I think that'd be infinitely easier to clean than a FXL-EPUB->PDF/Screenshots->Finereader->EPUB roundtrip.
Note: This should work well for something like patrik's example, a normal Fiction book.
For very complicated books like comics/children's—with highlighting/read-along/curvy text within images—or heavy Maths/Physics, that method wouldn't work.
Alternate #2: Maybe even a Calibre EPUB->EPUB conversion might be able to condense a lot of that crap down.
But first, I'd run regex to remove inline:
Code:
id="_idTextSpan41408"
top:2589.14px;
left:1107.67px;
letter-spacing:0.73px;
4 Regexes:
- id="_idTextSpan\d+"
- top:-*[\d\.]+px;
- left:-*[\d\.]+px;
- letter-spacing:-*[\d\.]+px;
then running a Calibre EPUB->EPUB should morph all those thousands of <span>s into a smaller amount of <span class="calibre##"> classes.
So Step 1 (Original):
Step 2 (The 4 Regexes):
Code:
<p class="Drop-Cap ParaOverride-1"><span class="CharOverride-14" style="position:absolute;">“</span><span class="CharOverride-3" style="position:absolute;">I </span><span class="CharOverride-3" style="position:absolute;">want </span><span class="CharOverride-3" style="position:absolute;">you </span>
Step 3 (Calibre EPUB->EPUB):
Code:
<p class="Drop-Cap ParaOverride-1"><span class="calibre1">“</span><span class="calibre2">I </span><span class="calibre2">want </span><span class="calibre2">you </span>
From there, it's at least a bit more readable, and you may be able to clean it up like JSWolf said, using Diap's Editing Toolbag (or similar tools).
If you're lucky, the book will condense down to only a few dozen calibre## classes...
If you're unlucky, the book will condense down to hundreds/thousands of calibre## classes.
Quote:
Originally Posted by salamanderjuice
If you really wanna learn something you could try using an HTML parser in a language like Python or Perl to process the HTML to remove all the span tags (or whatever else makes it fixed layout) while keeping the rest.
|
Agreed. "20 minutes manual cleanup per book" vs. "a few seconds to run a parser".
Although I haven't seen enough (disgusting) FXL EPUBs to know what potential ugly code you'd run across.
All I know is that every single word—and sometimes character, as Hitch said—is wrapped in a <span> with enough manual styling to fill up your entire screen, flying off the monitor.
To throw out
all <span>s might not be right... so I'd go in and surgically remove certain inline styles (like top/left/letter-spacing).

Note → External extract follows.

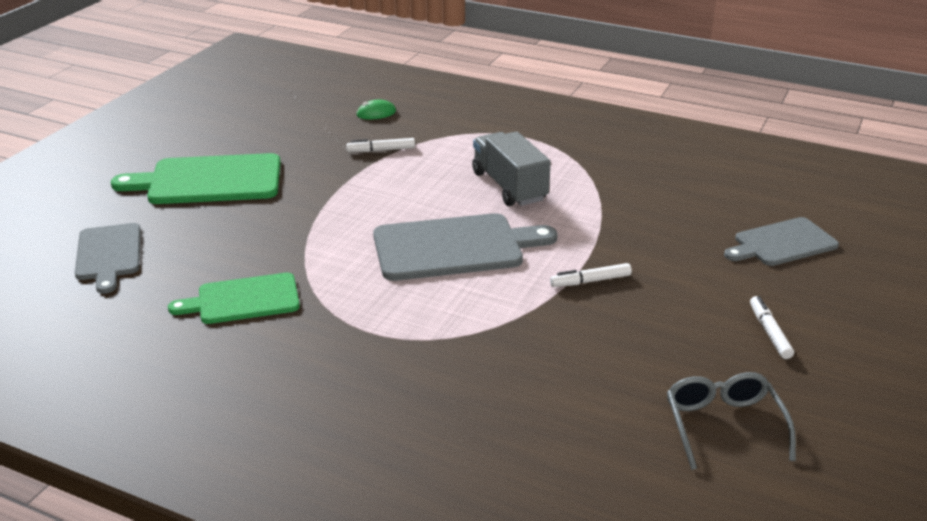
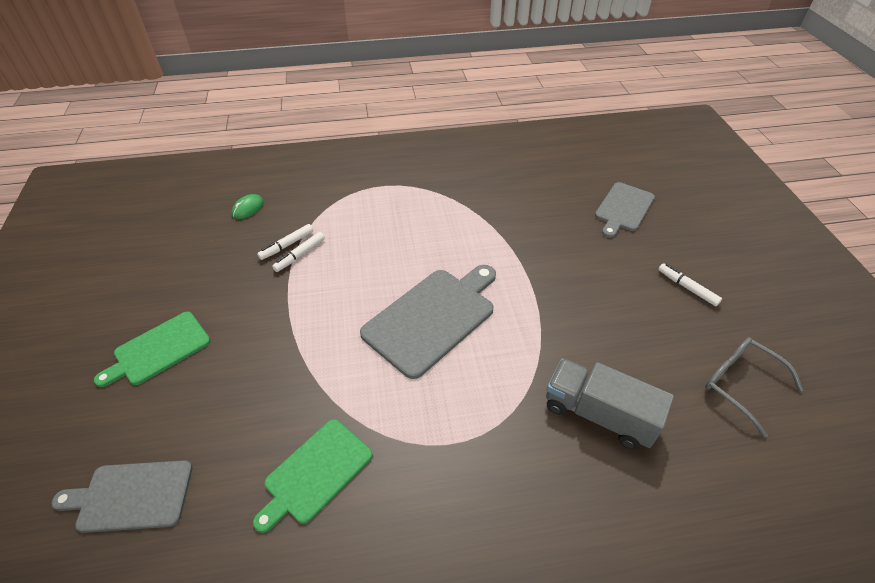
camera: 35 degrees left, 15 degrees up
grey cutting board [75,223,141,294] -> grey cutting board turned 135 degrees clockwise [51,460,193,533]
green cutting board [111,153,281,204] -> green cutting board [94,312,211,387], size x0.64
grey truck [472,131,551,206] -> grey truck moved to [546,358,674,450]
white marker [550,263,632,287] -> white marker moved to [272,232,325,272]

But sometimes it's easier to throw out nearly everything, then add the rare formatting exceptions back in later. (Like blockquotes, poetry, etc.)
All depends on the book...
Side Note: And InDesign's mentality is to always go back to InDesign as your "source document", do your fixes/adjustments there, then reexport. Never to create human-readable/maintainable code in the EPUB/output itself.